DIRECTIONS =
Find the lines in the records below that contain "prefeito", and report each of them.
****
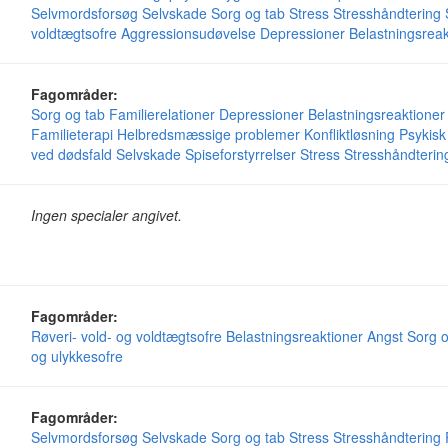
Selvmordsforsøg
Selvskade
Sorg og tab
Stress
Stresshåndtering
voldtægtsofre
Aggressionsudøvelse
Depressioner
Belastningsreak
Fagområder:
Sorg og tab
Familierelationer
Depressioner
Belastningsreaktioner
Familieterapi
Helbredsmæssige problemer
Konfliktløsning
Psykisk
ved dødsfald
Selvskade
Spiseforstyrrelser
Stress
Stresshåndterin
Ingen specialer angivet.
Fagområder:
Røveri- vold- og voldtægtsofre
Belastningsreaktioner
Angst
Sorg o
og ulykkesofre
Fagområder:
Selvmordsforsøg
Selvskade
Sorg og tab
Stress
Stresshåndtering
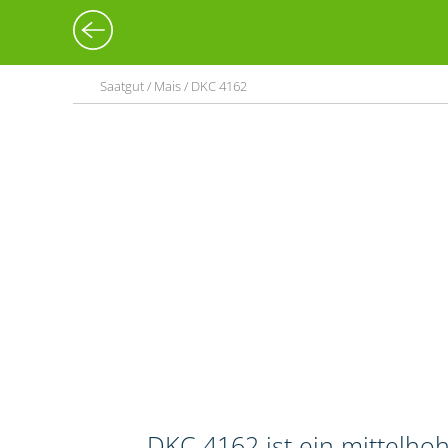
Saatgut / Mais / DKC 4162
DKC 4162 ist ein mittelho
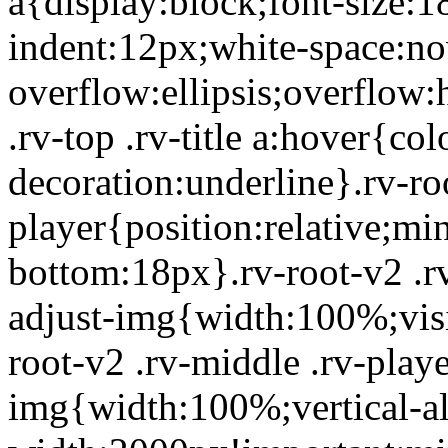
a{display:block;font-size:1
indent:12px;white-space:no
overflow:ellipsis;overflow:
.rv-top .rv-title a:hover{co
decoration:underline}.rv-ro
player{position:relative;m
bottom:18px}.rv-root-v2 .rv
adjust-img{width:100%;visib
root-v2 .rv-middle .rv-playe
img{width:100%;vertical-a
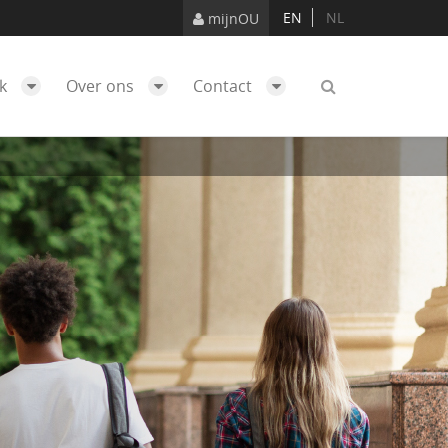
EN
NL
mijnOU
ek
Over ons
Contact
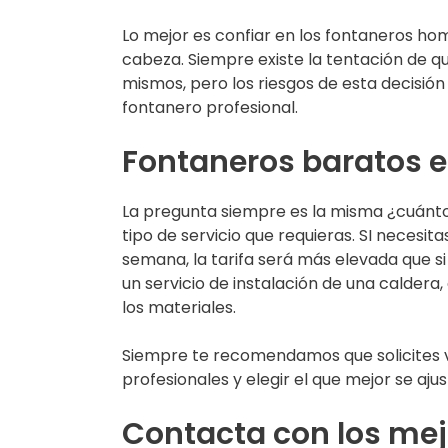
Lo mejor es confiar en los fontaneros h
cabeza. Siempre existe la tentación de q
mismos, pero los riesgos de esta decisió
fontanero profesional.
Fontaneros baratos 
La pregunta siempre es la misma ¿cuánt
tipo de servicio que requieras. SI necesi
semana, la tarifa será más elevada que si 
un servicio de instalación de una caldera,
los materiales.
Siempre te recomendamos que solicites 
profesionales y elegir el que mejor se aj
Contacta con los mej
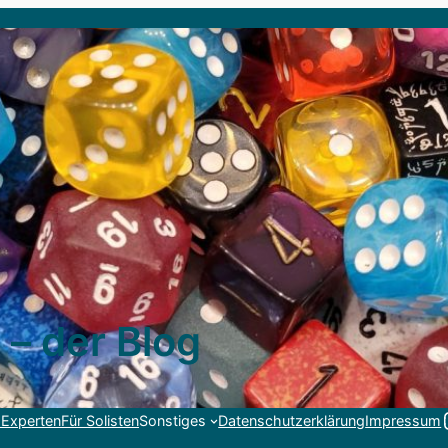
 – der Blog
Link
 Experten
Für Solisten
Sonstiges
Datenschutzerklärung
Impressum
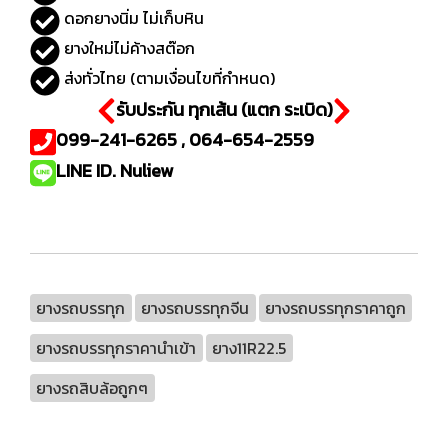
ดอกยางนิ่ม ไม่เก็บหิน
ยางใหม่ไม่ค้างสต๊อก
ส่งทั่วไทย (ตามเงื่อนไขที่กำหนด)
รับประกัน ทุกเส้น (แตก ระเบิด)
099-241-6265 , 064-654-2559
LINE ID. Nuliew
ยางรถบรรทุก
ยางรถบรรทุกจีน
ยางรถบรรทุกราคาถูก
ยางรถบรรทุกราคานำเข้า
ยาง11R22.5
ยางรถสิบล้อถูกๆ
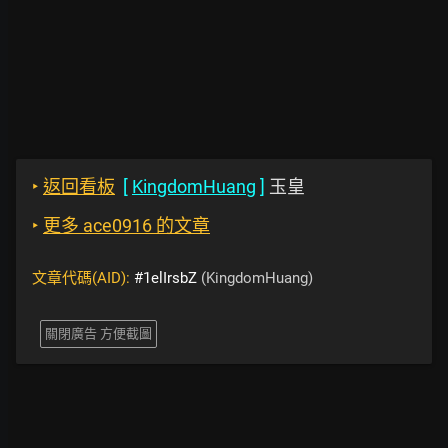
‣
返回看板
[
KingdomHuang
]
玉皇
‣
更多 ace0916 的文章
文章代碼(AID):
#1elIrsbZ
(KingdomHuang)
關閉廣告 方便截圖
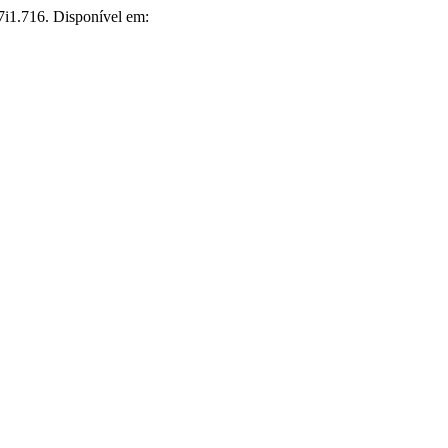
7i1.716. Disponível em:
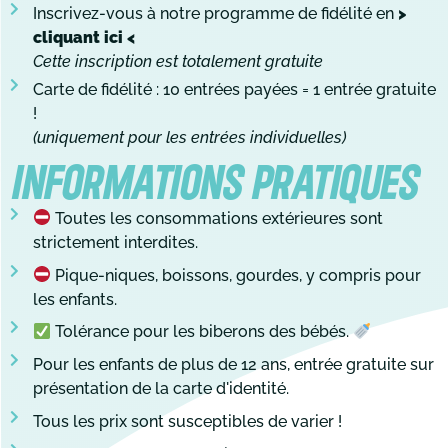
Inscrivez-vous à notre programme de fidélité en
>
cliquant ici <
Cette inscription est totalement gratuite
Carte de fidélité : 10 entrées payées = 1 entrée gratuite
!
(uniquement pour les entrées individuelles)
INFORMATIONS PRATIQUES
Toutes les consommations extérieures sont
strictement interdites.
Pique-niques, boissons, gourdes, y compris pour
les enfants.
Tolérance pour les biberons des bébés.
Pour les enfants de plus de 12 ans, entrée gratuite sur
présentation de la carte d'identité.
Tous les prix sont susceptibles de varier !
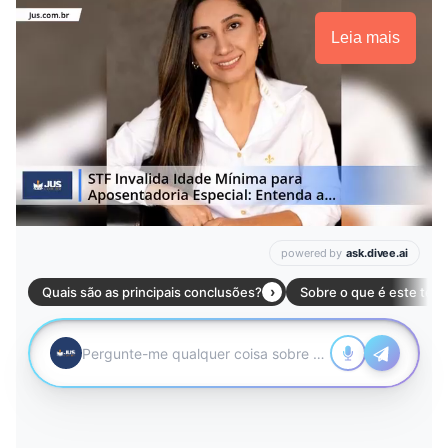
Leia mais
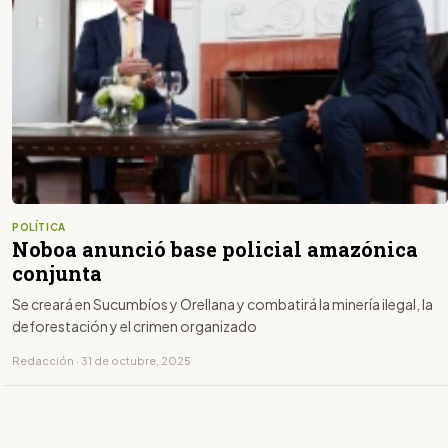
POLÍTICA
Noboa anunció base policial amazónica
conjunta
Se creará en Sucumbíos y Orellana y combatirá la minería ilegal, la
deforestación y el crimen organizado
Redacción · 31 de octubre, 2025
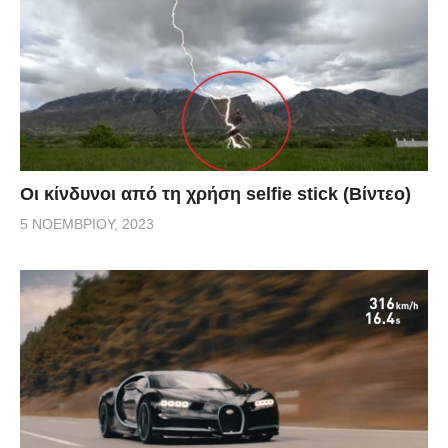
Οι κίνδυνοι από τη χρήση selfie stick (Βίντεο)
5 ΝΟΕΜΒΡΊΟΥ, 2023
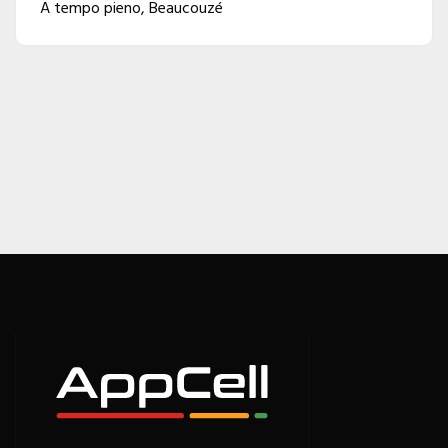
A tempo pieno
,
Beaucouzé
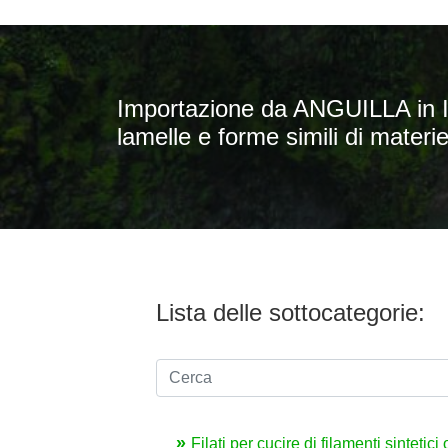
Importazione da ANGUILLA in ITAL
lamelle e forme simili di materie t
Lista delle sottocategorie:
Filati per cucire di filamenti sintetici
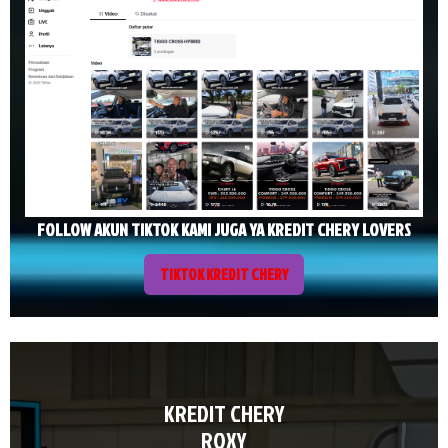
FOLLOW AKUN TIKTOK KAMI JUGA YA KREDIT CHERY LOVERS
TIKTOK KREDIT CHERY
KREDIT CHERY
ROXY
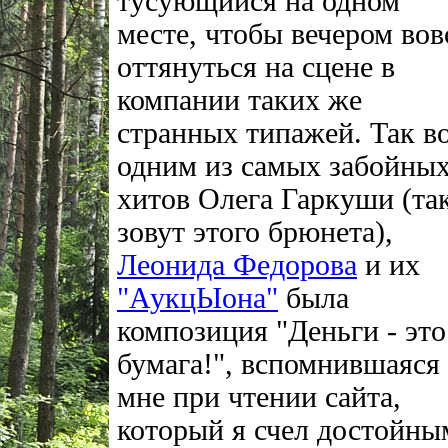
тусующийся на одном
месте, чтобы вечером во
оттянуться на сцене в
компании таких же
странных типажей. Так во
одним из самых забойны
хитов Олега Гаркуши (та
зовут этого брюнета),
Леонида Федорова
и их
"АукцЫона"
была
композиция "Деньги - это
бумага!", вспомнившаяся
мне при чтении сайта,
который я счел достойны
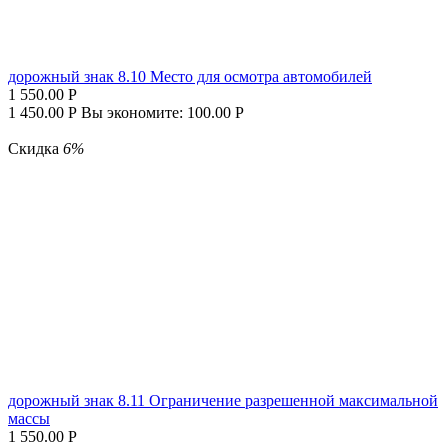
дорожный знак 8.10 Место для осмотра автомобилей
1 550.00
Р
1 450.00
Р
Вы экономите:
100.00
Р
Скидка
6%
дорожный знак 8.11 Ограничение разрешенной максимальной
массы
1 550.00
Р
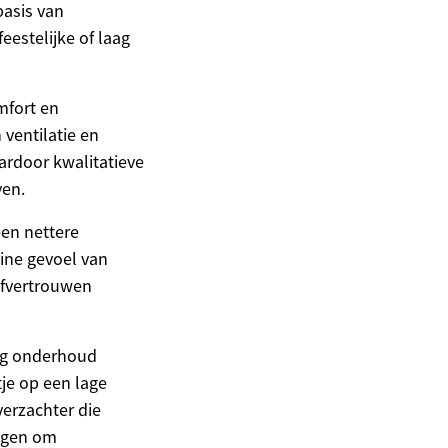
basis van
eestelijke of laag
mfort en
 ventilatie en
rdoor kwalitatieve
ven.
een nettere
eine gevoel van
lfvertrouwen
ig onderhoud
tje op een lage
erzachter die
rogen om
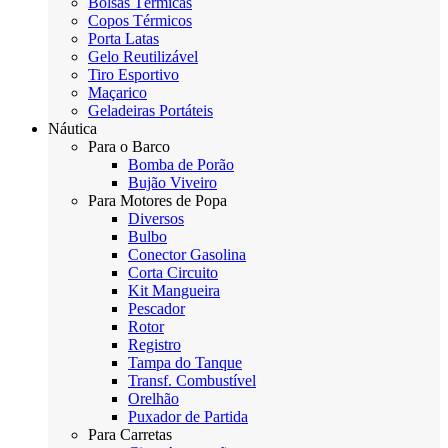
Bolsas Térmicas
Copos Térmicos
Porta Latas
Gelo Reutilizável
Tiro Esportivo
Maçarico
Geladeiras Portáteis
Náutica
Para o Barco
Bomba de Porão
Bujão Viveiro
Para Motores de Popa
Diversos
Bulbo
Conector Gasolina
Corta Circuito
Kit Mangueira
Pescador
Rotor
Registro
Tampa do Tanque
Transf. Combustível
Orelhão
Puxador de Partida
Para Carretas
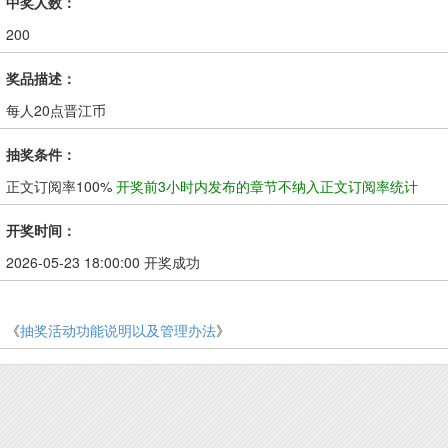
中奖人数：
200
奖品描述：
每人20点晋江币
抽奖条件：
正文订阅率100%
开奖前3小时内发布的章节不纳入正文订阅率统计
开奖时间：
2026-05-23 18:00:00 开奖成功
《
抽奖活动功能说明以及管理办法
》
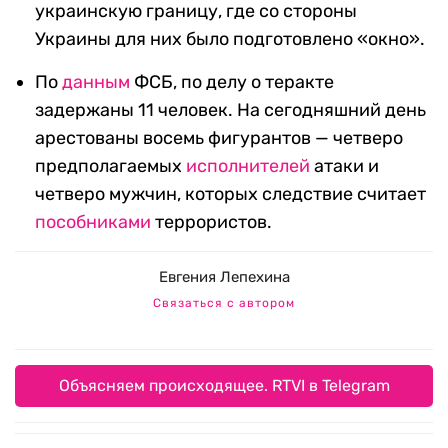
украинскую границу, где со стороны
Украины для них было подготовлено «окно».
По
данным
ФСБ, по делу о теракте
задержаны 11 человек. На сегодняшний день
арестованы восемь фигурантов — четверо
предполагаемых
исполнителей
атаки и
четверо мужчин, которых следствие считает
пособниками
террористов.
Евгения Лепехина
Связаться с автором
Объясняем происходящее. RTVI в Telegram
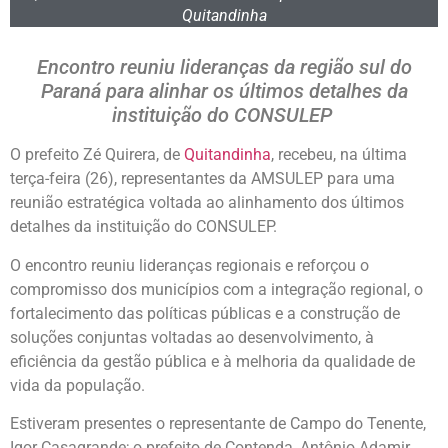
Quitandinha
Encontro reuniu lideranças da região sul do
Paraná para alinhar os últimos detalhes da
instituição do CONSULEP
O prefeito Zé Quirera, de
Quitandinha
, recebeu, na última
terça-feira (26), representantes da AMSULEP para uma
reunião estratégica voltada ao alinhamento dos últimos
detalhes da instituição do CONSULEP.
O encontro reuniu lideranças regionais e reforçou o
compromisso dos municípios com a integração regional, o
fortalecimento das políticas públicas e a construção de
soluções conjuntas voltadas ao desenvolvimento, à
eficiência da gestão pública e à melhoria da qualidade de
vida da população.
Estiveram presentes o representante de Campo do Tenente,
Igor Casagrande; o prefeito de Contenda, Antônio Adamir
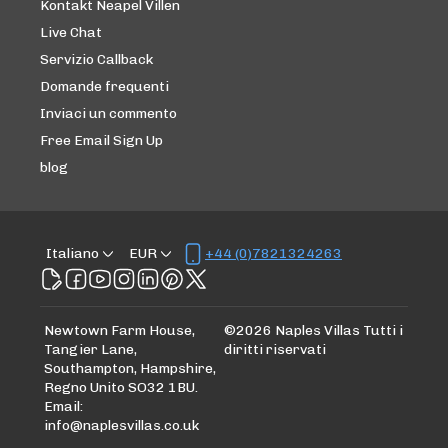
Kontakt Neapel Villen
Live Chat
Servizio Callback
Domande frequenti
Inviaci un commento
Free Email Sign Up
blog
Italiano
EUR
+44 (0)7821324263
Newtown Farm House,
©
2026
Naples Villas
Tutti i
Tangier Lane,
diritti riservati
Southampton, Hampshire,
Regno Unito SO32 1BU
.
Email
:
info@naplesvillas.co.uk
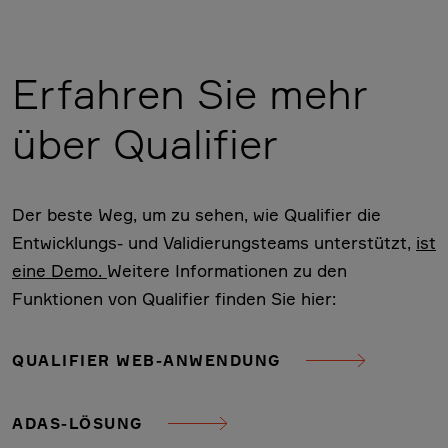
Erfahren Sie mehr
über Qualifier
Der beste Weg, um zu sehen, wie Qualifier die
Entwicklungs- und Validierungsteams unterstützt,
ist
eine Demo.
Weitere Informationen zu den
Funktionen von Qualifier finden Sie hier:
QUALIFIER WEB-ANWENDUNG
ADAS-LÖSUNG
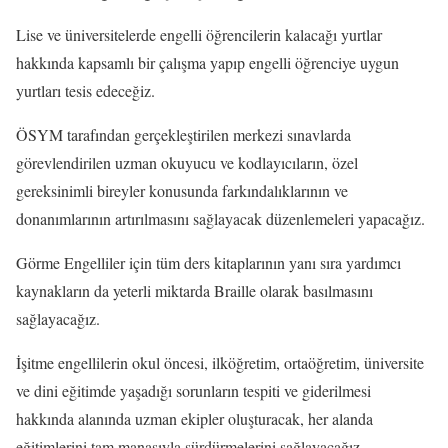
Lise ve üniversitelerde engelli öğrencilerin kalacağı yurtlar
hakkında kapsamlı bir çalışma yapıp engelli öğrenciye uygun
yurtları tesis edeceğiz.
ÖSYM tarafından gerçekleştirilen merkezi sınavlarda
görevlendirilen uzman okuyucu ve kodlayıcıların, özel
gereksinimli bireyler konusunda farkındalıklarının ve
donanımlarının artırılmasını sağlayacak düzenlemeleri yapacağız.
Görme Engelliler için tüm ders kitaplarının yanı sıra yardımcı
kaynakların da yeterli miktarda Braille olarak basılmasını
sağlayacağız.
İşitme engellilerin okul öncesi, ilköğretim, ortaöğretim, üniversite
ve dini eğitimde yaşadığı sorunların tespiti ve giderilmesi
hakkında alanında uzman ekipler oluşturacak, her alanda
eğitimlerini tam manasıyla sürdürmelerini sağlayacağız.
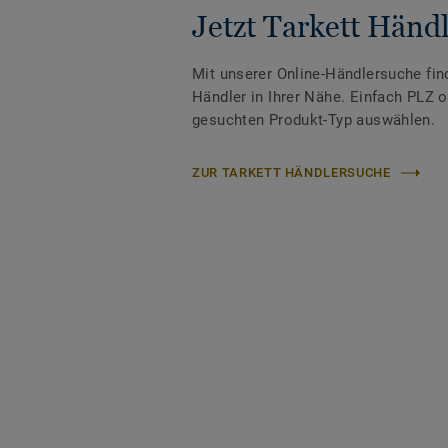
Jetzt Tarkett Händl
Mit unserer Online-Händlersuche fin
Händler in Ihrer Nähe. Einfach PLZ 
gesuchten Produkt-Typ auswählen.
ZUR TARKETT HÄNDLERSUCHE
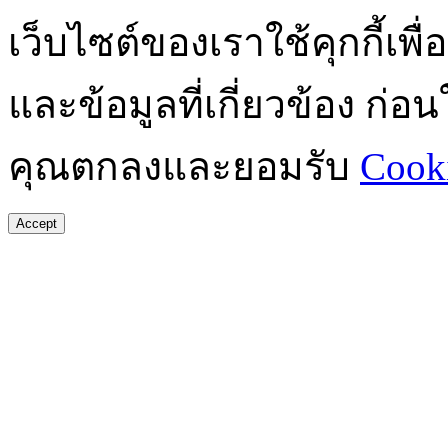
เว็บไซต์ของเราใช้คุกกี้เ
และข้อมูลที่เกี่ยวข้อง ก่
คุณตกลงและยอมรับ
Cooki
Accept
****
WRITTEN ANSWER =
O prefeito Zé Quirera, de
Igor Casagrande; o prefeito de Contenda, Antônio Adamir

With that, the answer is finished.